The fate of the revolution was hanging by a thread. Its territory was now reduced in size to the ancient Moscow principality. It had hardly any army; it was surrounded by enemies on all sides. After Kazan would have come the turn of Nizhni-Novgorod, from which a practically unobstructed road lay open to Moscow. The fate of the revolution was being decided here, at Sviiazhsk. And here, at the most critical moment, it rested on a single battalion, on one company, on the courage of one commissary.’

Out of the panic-stricken undisciplined mob, Trotsky created within a few weeks a genuine fighting force which, as the Fifth Army was one of the best of the sixteen armies which were organised during the civil war. Despite all the demoralisation in the Red Army ranks, Trotsky writes,

‘The revolution was saved. What was needed for that? Very little. The front ranks of the masses had to realise the mortal danger in the situation. The first requisite of success was to hide nothing, our weakness least of all. Not to trifle with the masses, but to call everything by its right name...

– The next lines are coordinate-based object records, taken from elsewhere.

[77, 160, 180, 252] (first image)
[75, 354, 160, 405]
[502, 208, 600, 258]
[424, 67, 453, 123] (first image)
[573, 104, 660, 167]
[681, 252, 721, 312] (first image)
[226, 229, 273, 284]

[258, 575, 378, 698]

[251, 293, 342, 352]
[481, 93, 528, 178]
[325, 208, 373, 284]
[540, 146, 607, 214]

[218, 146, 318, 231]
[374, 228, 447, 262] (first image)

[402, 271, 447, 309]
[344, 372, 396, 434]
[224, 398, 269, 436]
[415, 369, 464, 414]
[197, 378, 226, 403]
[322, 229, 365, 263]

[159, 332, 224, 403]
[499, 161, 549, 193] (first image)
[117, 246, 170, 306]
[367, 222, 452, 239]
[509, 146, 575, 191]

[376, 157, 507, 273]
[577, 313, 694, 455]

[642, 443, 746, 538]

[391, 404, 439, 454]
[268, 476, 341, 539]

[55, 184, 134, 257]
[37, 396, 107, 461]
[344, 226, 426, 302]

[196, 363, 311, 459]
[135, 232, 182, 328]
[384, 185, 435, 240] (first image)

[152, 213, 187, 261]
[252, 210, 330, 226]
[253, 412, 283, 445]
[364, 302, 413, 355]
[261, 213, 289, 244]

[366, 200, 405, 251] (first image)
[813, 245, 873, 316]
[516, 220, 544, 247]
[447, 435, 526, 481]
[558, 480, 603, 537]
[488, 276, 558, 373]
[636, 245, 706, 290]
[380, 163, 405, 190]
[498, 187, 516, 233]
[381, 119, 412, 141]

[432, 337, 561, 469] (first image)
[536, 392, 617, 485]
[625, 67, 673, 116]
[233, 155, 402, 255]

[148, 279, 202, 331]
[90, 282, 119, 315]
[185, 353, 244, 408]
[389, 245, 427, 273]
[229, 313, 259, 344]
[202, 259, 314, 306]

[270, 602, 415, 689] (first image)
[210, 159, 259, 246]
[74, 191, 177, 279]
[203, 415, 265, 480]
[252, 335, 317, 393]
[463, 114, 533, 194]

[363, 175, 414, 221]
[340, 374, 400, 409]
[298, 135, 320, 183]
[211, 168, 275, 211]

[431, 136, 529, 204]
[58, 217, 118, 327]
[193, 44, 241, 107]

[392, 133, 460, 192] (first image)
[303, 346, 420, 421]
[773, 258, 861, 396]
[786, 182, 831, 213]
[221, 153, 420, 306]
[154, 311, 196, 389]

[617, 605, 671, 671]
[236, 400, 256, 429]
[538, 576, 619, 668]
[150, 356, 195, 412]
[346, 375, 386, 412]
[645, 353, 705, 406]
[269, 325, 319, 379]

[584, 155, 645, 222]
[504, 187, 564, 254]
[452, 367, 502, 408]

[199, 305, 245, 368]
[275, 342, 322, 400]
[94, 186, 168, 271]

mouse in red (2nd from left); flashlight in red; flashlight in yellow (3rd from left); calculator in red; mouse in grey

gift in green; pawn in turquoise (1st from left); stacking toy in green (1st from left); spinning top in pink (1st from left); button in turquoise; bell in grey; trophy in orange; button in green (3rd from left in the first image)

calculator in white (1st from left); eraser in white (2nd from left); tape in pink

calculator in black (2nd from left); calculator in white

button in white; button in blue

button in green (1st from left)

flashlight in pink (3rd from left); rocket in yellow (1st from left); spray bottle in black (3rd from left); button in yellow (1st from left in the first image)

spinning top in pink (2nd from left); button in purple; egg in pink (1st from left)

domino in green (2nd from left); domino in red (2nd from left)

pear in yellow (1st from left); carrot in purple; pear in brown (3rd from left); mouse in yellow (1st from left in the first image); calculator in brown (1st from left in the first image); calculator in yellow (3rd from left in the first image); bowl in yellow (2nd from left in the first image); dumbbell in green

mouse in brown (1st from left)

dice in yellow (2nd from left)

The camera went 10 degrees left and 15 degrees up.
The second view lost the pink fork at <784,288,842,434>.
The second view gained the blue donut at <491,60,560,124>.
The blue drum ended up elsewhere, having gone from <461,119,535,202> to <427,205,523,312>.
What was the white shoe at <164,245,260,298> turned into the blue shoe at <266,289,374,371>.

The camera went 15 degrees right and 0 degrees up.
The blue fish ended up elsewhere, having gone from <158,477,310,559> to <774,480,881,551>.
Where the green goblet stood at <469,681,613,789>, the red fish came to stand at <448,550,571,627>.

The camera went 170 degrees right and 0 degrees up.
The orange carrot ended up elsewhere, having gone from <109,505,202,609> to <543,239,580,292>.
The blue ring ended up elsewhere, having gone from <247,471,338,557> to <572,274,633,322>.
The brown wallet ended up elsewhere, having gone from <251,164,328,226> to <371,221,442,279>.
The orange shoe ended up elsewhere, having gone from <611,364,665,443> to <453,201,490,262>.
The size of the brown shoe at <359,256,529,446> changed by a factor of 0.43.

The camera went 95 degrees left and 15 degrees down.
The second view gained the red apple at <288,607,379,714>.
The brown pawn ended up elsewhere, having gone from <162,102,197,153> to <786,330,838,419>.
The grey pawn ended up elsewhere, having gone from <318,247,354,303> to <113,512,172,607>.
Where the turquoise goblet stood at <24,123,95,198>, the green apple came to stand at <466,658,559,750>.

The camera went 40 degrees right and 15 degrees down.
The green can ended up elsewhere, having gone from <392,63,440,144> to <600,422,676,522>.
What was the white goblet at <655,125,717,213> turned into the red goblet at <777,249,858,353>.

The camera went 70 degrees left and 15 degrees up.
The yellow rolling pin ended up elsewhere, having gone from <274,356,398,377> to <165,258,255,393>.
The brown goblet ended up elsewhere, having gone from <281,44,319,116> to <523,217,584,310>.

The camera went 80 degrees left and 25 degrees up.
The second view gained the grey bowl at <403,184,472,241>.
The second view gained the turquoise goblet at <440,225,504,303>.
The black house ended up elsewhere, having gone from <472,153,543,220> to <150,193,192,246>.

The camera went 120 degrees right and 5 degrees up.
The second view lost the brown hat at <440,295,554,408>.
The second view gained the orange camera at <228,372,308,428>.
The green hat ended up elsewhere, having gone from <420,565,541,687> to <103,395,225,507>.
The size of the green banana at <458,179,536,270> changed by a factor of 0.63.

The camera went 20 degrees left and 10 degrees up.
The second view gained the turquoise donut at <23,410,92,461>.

‘The propaganda throughout the country was being fed by telegrams from Sviiashsk. The Soviets, the party, the trade unions, all devoted themselves to raising new detachments, and sent thousands of communists to the Kazan front. Most of the youth of the party did not know how to handle arms, but they had the will to win, and that was the most important thing. They put backbone into the soft body of the army.’
 

Yet while the civil war was raging, the desperate conditions in the cities and the weakness of the working class gave opportunists the chance to carve out careers as bureaucrats. These were the people that were to form Stalin’s social base:

‘Trotsky was disgusted with the boorish attitude towards the military specialists. He took up the subject in A letter to a Friend, written on 10 January 1919. He wrote with scorn:

‘Our own bureaucrat ... is real historical ballast – already conservative, sluggish, complacent, unwilling to learn and even expressing enmity to anybody who reminds him of the need to learn.

‘This is the genuine menace to the cause of communist revolution. These are the genuine accomplices of counterrevolution, even though they are not guilty of any conspiracy ...’
 

The other leaders of the party tried every dodge to avoid backing Lenin against Stalin’s emergent machine. Trotsky wrote of a reorganisation plan of Lenin’s.

‘How did the Political Bureau react ... Comrade Bukharin hesitated to print Lenin’s article Better fewer, but better, while Lenin, on his side, insisted upon its immediate appearance. N.K. Krupskaya told me by telephone and asked me to take steps to get it printed as soon as possible. At the meeting of the Political Bureau, called immediately upon my demand, all those present – comrades Stalin, Molotov, Kuibyshev, Rykov, Kalinin, Bukharin – were not only against comrade Lenin’s plan but against the printing of the article. The members of the Secretariat were particularly harsh and categorical in their opposition. In view of the insistent demand of comrade Lenin that the article should be shown to him in print, comrade Kuibyshev, afterwards the head of Rabkrin, proposed at the above mentioned session of the Political Bureau that one special number of Pravda should be printed with Lenin’s article and shown to him in order to placate him, while the article itself should be concealed from the party ... I was supported only by comrade Kamenev, who appeared at the meeting of the Political Bureau almost an hour late.

‘The chief argument that induced them to print the article was that an article by Lenin could not be concealed from the party in any case.’